When Austen wrote her earliest complete works – the work later titled Lady Susan, and Elinor and Marianne, which became Sense and Sensibility – they were written in the epistolary fashion of Evelina . Moreover, when the Reverend Mr. Austen attempted to interest Burney’s publisher in his daughter’s early work (most reports state that the work was First Impressions; an auction notice offering the signed portion of Mr. Austen’s letter suggests that it was Sense and Sensibility), he makes a comparison, in length, to Evelina.
Austen followed up Elinor and Marianne with First Impressions; however, by the time of its publication, there was already a popular novel titled First Impressions, or The Portrait (by Mrs. Margaret Holford), so Austen drew upon the final chapter of Cecilia for her Plan B title, Pride and Prejudice. Cecilia’s plot revolves around a conditional bequest, wherein a young lady’s inheritance depends upon her suitor’s consent to assume her family surname. (Derived, perhaps, from the actual situation of real-life heiress Mary Eleanor Bowes). In bringing the complications to conclusion, the summation, given by the character Lyster, states: “The whole of this unfortunate business has been the result of PRIDE and PREJUDICE…if to PRIDE and PREJUDICE you owe your miseries, so wonderfully is good and evil balanced that to PRIDE and PREJUDICE you will also owe their termination.” (Yes, it is rendered in upper case in the printing).

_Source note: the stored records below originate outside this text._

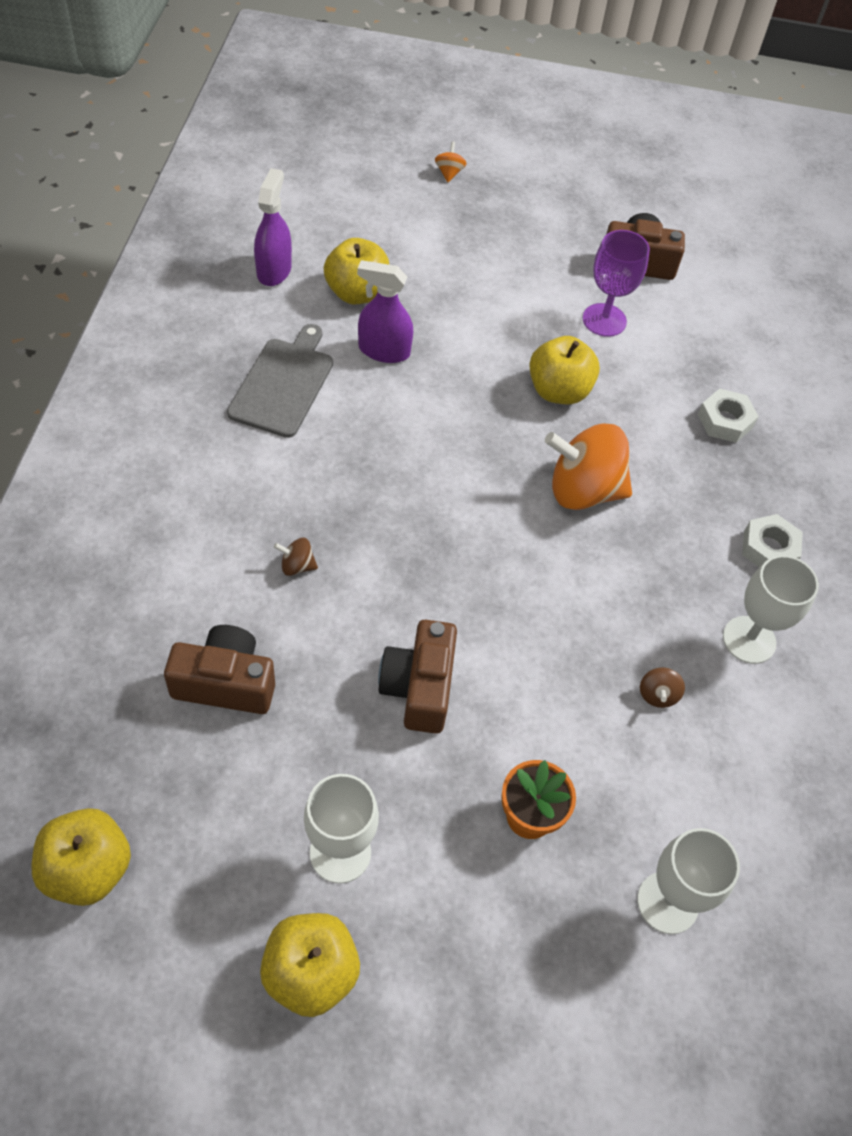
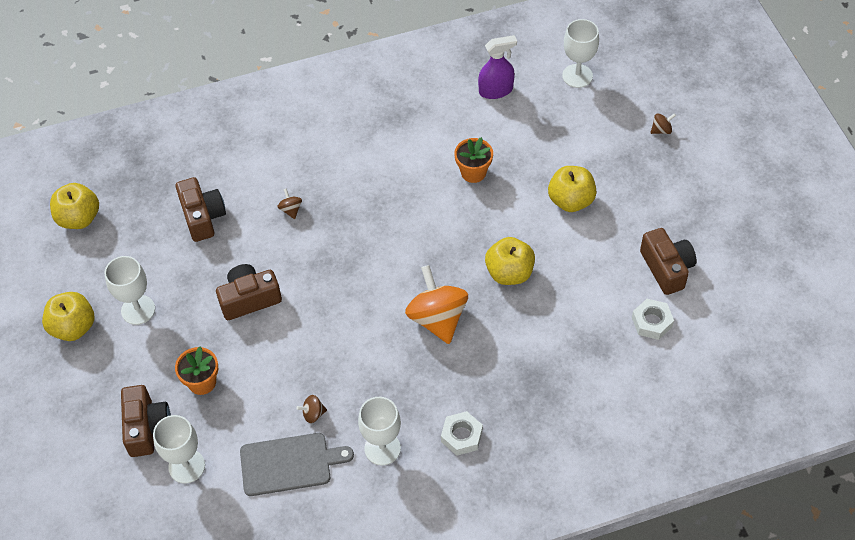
camera: 70 degrees right, 0 degrees up
grey cutting board [227,324,333,438] -> grey cutting board moved to [240,433,354,496]
yellow apple [324,238,389,305] -> yellow apple moved to [548,166,597,212]
purple spray bottle [357,260,413,363] -> orange flower pot [454,137,493,183]
orange spinning top [435,141,467,182] -> brown spinning top [650,113,676,134]
purple goblet [583,230,650,337] -> none
white nut [698,389,759,443] -> white nut moved to [632,299,674,340]
none -> brown camera [121,385,171,457]
none -> white goblet [562,19,599,88]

However, one might wonder whether Austen drew upon the work of another Burney in crafting some of her characters. In 1807, she writes of re-reading the novel Clarentine (1796) by Sarah Burney (Fanny’s step-sister): “We are reading Clarentine and are surprised to find how foolish it is. I remember liking it much less on a second reading than the first, and it does not bear a third at all.” And yet, there is something very Marianne Dashwood about Clarentine’s assertion that, “It is equally impossible for me to forget, or not to feel”, and something quite Darcy-like in Sir Edgar’s “…reserve, which frequently cast a gloom over his features…appeared to denote an unsocial and contemptuous disposition in himself [which] had often displeased her extremely and led her, very naturally, to suspect him of a degree of arrogance and pride.”
If Austen’s assessment of Sarah Burney’s contrived plotting is that it is “full of unnatural conduct and forced difficulties, without striking merits of any kind”, she is good-natured enough to take such criticism to task as well in Northanger Abbey, by citing embarrassed novel-readers who confess that, “’It is only Cecilia, or Camilla, or Belinda’, or, in short, only some work in which the greatest powers of the mind are displayed.”